Angkanya memang sedikit turun dari yang 2017, tapi kalau kita bedah lagi kenapa turun? Itu lebih disebabkan salah satunya, karena jumlah orang pribadi (OP) non-karyawan dan badan itu naik atau tumbuh. Tapi penurunan terjadi pada Wajib Pajak-Wajib Pajak karyawan.
Kenapa Wajib Pajak karyawan penyampaian SPT-nya turun?
Karena memang sejak dua tahun yang lalu ada kenaikan batas PTKP. Dengan kenaikan PTKP, Wajib Pajak-Wajib Pajak (dengan penghasilan) di bawah PTKP tidak memasukkan SPT, otomatis sebagian besar SPT yang 1770 SS ini kan terpengaruh. Ambil contoh sekarang karena PTKP OP Rp54 juta setahun, sementara yang mengisi SS itu maksimal penghasilan setahun itu Rp60 juta. SPT yang diterima selama ini sebagian besar 1770 SS, yang berada di karyawan, pensiunan dan sebagainya. Nah orang-orang ini kan pada prinsipnya dengan kenaikan PTKP otomatis tidak lagi wajib menyampaikan SPT. Itu sebenarnya yang terjadi.

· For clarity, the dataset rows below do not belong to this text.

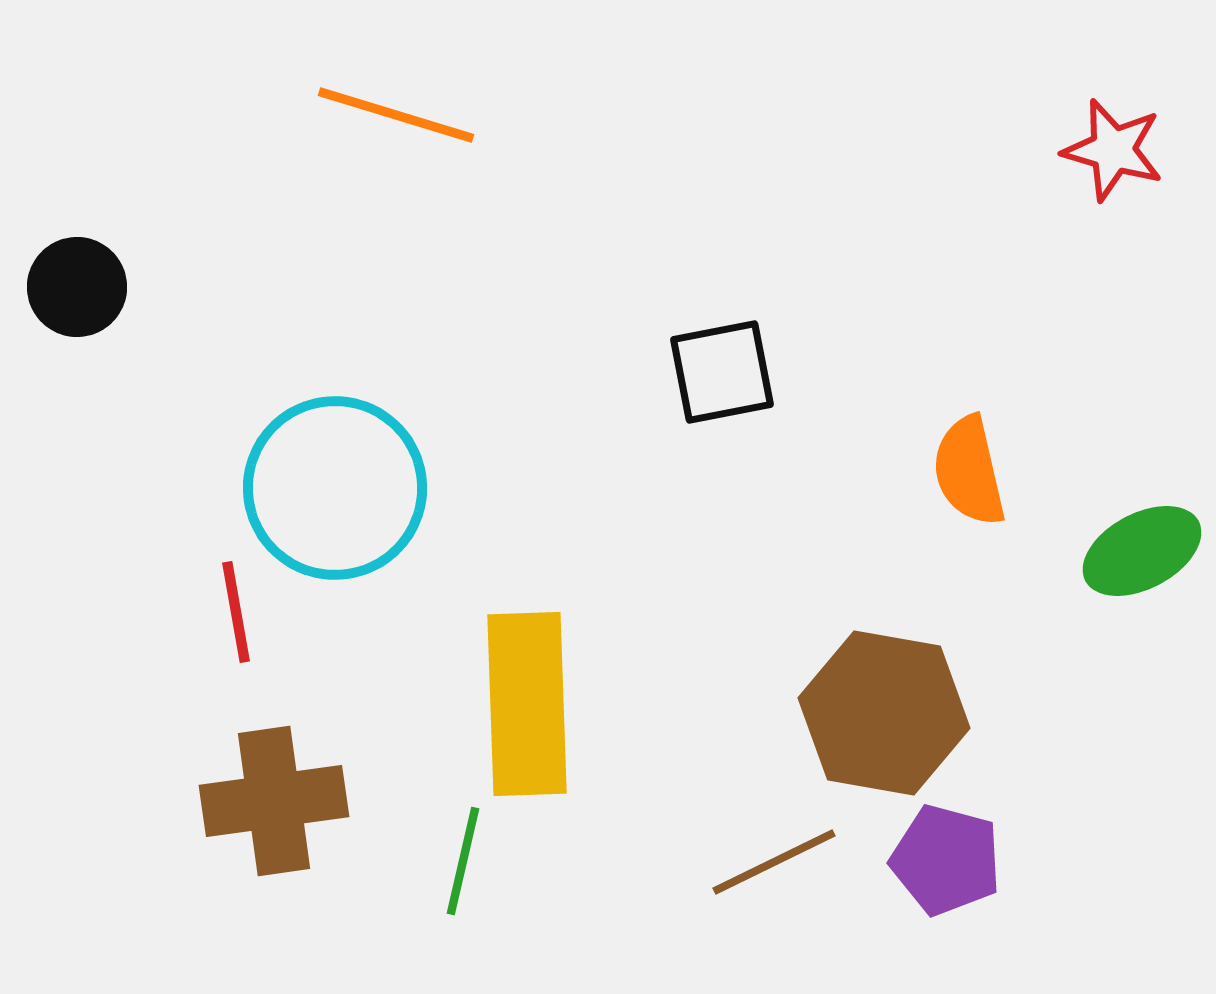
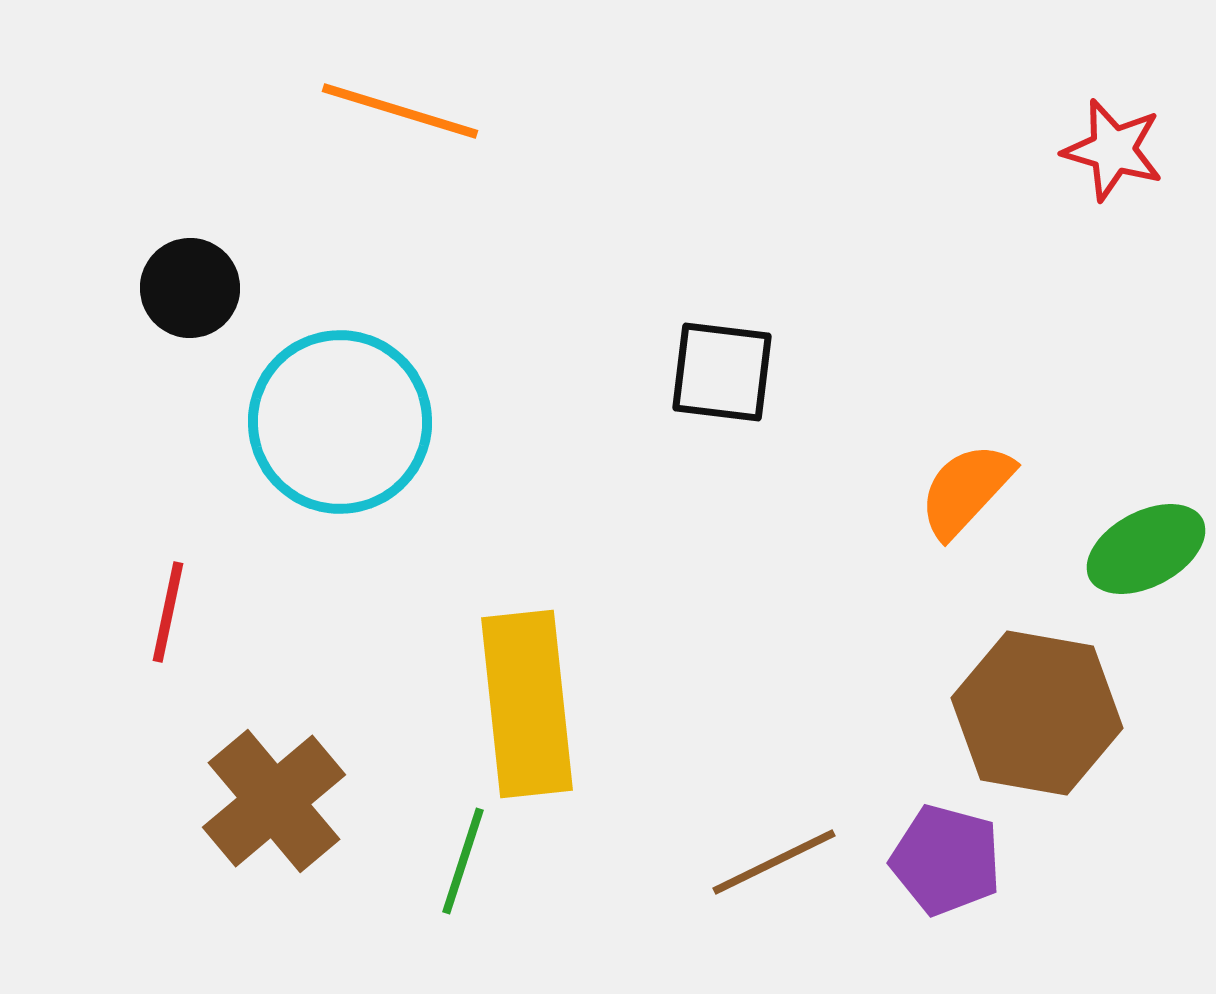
orange line: moved 4 px right, 4 px up
black circle: moved 113 px right, 1 px down
black square: rotated 18 degrees clockwise
orange semicircle: moved 3 px left, 19 px down; rotated 56 degrees clockwise
cyan circle: moved 5 px right, 66 px up
green ellipse: moved 4 px right, 2 px up
red line: moved 68 px left; rotated 22 degrees clockwise
yellow rectangle: rotated 4 degrees counterclockwise
brown hexagon: moved 153 px right
brown cross: rotated 32 degrees counterclockwise
green line: rotated 5 degrees clockwise
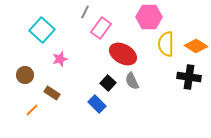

Kenapa jumlah Wajib Pajak wajib SPT tidak diturunkan agar tidak jomplang dengan target?
Karena kita tidak sepenuhnya mendapat informasi sebenarnya orang ini penghasilannya berapa, kita baru tahu setelah mereka menyampaikan SPT. Misal kita adjust sekarang untuk tahun 2019, kita cek di tahun kemarin berapa yang masih menyampaikan SPT tapi (penghasilannya) di bawah PTKP, nah itu tidak lagi kita hitung karena besar kemungkinan tahun ini dia tidak akan memasukkan SPT lagi. Tapi itu kan tidak cepat prosesnya. Bisa juga kita bilang udah kamu tidak usah menyampaikan SPT, tapi siapa tahu dia ada penghasilan lainnya yang dia report sendiri secara voluntary.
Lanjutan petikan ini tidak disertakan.